Exercise input:
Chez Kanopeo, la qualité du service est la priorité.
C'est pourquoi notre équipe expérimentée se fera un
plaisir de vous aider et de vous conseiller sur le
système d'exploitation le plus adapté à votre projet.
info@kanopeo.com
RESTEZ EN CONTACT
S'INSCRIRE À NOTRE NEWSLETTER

Exercise description: Repeat word for word from the line holding "plaisir de vous" down to the last line above, including both.

Exercise answer:
plaisir de vous aider et de vous conseiller sur le
système d'exploitation le plus adapté à votre projet.
info@kanopeo.com
RESTEZ EN CONTACT
S'INSCRIRE À NOTRE NEWSLETTER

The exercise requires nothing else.